OpenAI, the artificial intelligence (AI) company led by Sam Altman, is reportedly preparing to release GPT-5, the next generation of its multimodal large language model, in the coming months.
According to a Business Insider report citing two people familiar with the company, OpenAI could introduce GPT-5 sometime over the summer. The company has reportedly offered demos to enterprise customers, with one CEO who recently saw a version of GPT-5 describing it as “really good, like materially better.”
In March 2023, the company unveiled GPT-4. A refined iteration, known as GPT-4 Turbo, was introduced later that year.
“GPT-4 Turbo is more capable and has knowledge of world events up to April 2023,” OpenAI wrote in a blog post when it was introduced. “It has a 128k context window so it can fit the equivalent of more than 300 pages of text in a single prompt.”

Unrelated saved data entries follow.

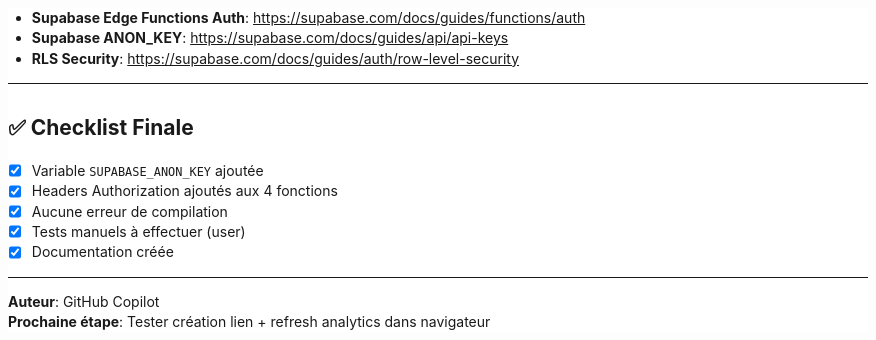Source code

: - **Supabase Edge Functions Auth**: https://supabase.com/docs/guides/functions/auth
- **Supabase ANON_KEY**: https://supabase.com/docs/guides/api/api-keys
- **RLS Security**: https://supabase.com/docs/guides/auth/row-level-security

---

## ✅ Checklist Finale

- [x] Variable `SUPABASE_ANON_KEY` ajoutée
- [x] Headers Authorization ajoutés aux 4 fonctions
- [x] Aucune erreur de compilation
- [x] Tests manuels à effectuer (user)
- [x] Documentation créée

---

**Auteur**: GitHub Copilot  
**Prochaine étape**: Tester création lien + refresh analytics dans navigateur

In addition to developing GPT-5, OpenAI is also moving toward deploying its technology in humanoid robots through a collaboration with Figure AI. This partnership aims to accelerate Figure’s timeline by giving its humanoid robots the ability to process and “reason” from natural language.
The race to develop humanoid robots has intensified among big technology companies. Nvidia recently announced Project GR00T, a general-purpose foundation model for humanoid robots, along with a new computer called Jetson Thor and its Isaac robotics platform upgrades.

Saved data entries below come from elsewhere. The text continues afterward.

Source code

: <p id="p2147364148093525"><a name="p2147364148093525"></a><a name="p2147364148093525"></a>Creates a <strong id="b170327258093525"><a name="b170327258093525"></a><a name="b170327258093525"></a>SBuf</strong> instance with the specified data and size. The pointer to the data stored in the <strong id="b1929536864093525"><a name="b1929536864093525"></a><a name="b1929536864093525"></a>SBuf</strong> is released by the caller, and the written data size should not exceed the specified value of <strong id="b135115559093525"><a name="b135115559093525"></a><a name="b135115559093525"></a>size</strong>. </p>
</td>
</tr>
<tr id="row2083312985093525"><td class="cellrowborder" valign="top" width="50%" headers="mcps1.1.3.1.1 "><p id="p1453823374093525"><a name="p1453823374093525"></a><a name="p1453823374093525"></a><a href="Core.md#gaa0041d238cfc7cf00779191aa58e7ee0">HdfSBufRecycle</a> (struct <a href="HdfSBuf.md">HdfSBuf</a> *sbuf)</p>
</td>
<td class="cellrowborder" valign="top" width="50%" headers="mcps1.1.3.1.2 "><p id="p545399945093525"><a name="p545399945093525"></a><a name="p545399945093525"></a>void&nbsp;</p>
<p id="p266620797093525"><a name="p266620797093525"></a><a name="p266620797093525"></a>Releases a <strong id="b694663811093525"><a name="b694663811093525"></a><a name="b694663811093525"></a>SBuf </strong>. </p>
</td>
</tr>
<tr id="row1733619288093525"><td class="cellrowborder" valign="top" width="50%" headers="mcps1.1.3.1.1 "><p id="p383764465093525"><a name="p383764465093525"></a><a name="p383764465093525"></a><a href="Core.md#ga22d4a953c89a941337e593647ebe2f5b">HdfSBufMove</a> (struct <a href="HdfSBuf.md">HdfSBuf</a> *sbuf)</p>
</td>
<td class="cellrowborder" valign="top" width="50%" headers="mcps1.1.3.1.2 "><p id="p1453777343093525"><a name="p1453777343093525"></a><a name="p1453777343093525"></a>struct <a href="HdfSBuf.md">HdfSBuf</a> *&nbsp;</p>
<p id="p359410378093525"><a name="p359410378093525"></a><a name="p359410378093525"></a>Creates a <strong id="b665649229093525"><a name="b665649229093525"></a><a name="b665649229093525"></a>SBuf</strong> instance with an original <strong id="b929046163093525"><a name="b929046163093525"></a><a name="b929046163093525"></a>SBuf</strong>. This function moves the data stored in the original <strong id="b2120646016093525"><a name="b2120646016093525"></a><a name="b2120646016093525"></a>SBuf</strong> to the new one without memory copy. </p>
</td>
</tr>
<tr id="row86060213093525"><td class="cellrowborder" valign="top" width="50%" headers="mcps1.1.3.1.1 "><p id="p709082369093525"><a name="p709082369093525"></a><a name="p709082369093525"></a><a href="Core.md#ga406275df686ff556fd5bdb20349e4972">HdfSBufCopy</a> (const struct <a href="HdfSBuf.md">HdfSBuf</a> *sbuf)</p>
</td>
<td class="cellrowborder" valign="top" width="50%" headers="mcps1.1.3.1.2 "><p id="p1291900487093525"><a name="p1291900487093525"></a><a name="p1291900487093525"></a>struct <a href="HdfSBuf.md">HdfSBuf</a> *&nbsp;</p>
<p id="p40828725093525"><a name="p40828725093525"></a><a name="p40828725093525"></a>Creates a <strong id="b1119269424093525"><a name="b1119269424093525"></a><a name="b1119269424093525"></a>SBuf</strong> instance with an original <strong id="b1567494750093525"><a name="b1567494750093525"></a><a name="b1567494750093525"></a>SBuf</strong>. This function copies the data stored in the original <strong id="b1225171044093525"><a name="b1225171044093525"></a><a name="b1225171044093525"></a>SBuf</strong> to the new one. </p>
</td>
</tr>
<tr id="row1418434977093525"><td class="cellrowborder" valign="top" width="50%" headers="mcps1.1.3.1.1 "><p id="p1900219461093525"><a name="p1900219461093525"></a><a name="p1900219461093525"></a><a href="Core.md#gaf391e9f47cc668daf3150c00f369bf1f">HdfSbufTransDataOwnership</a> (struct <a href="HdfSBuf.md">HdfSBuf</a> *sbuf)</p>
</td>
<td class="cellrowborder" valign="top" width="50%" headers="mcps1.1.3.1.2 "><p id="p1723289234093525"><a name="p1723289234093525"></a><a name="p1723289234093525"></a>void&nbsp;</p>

Earlier this year, OpenAI unveiled Sora, AI software that can create hyper-realistic one-minute videos based on text prompts. Sora is in the red teaming phase, where the company identifies flaws in the system. Sora leverages a neural network, which has been trained using video examples, to turn written scene descriptions into high-definition video clips that can last up to 60 seconds. Its superior performance compared to other AI video creation tools has captivated both the movie and technology sectors.
The release of GPT-5 may take a bit longer because the red teaming process hasn’t started, which is an important step. A red team is a group that pretends to be an enemy, attempts a physical or digital intrusion against an organization at the direction of that organization, and then reports back so that the organization can improve its defenses.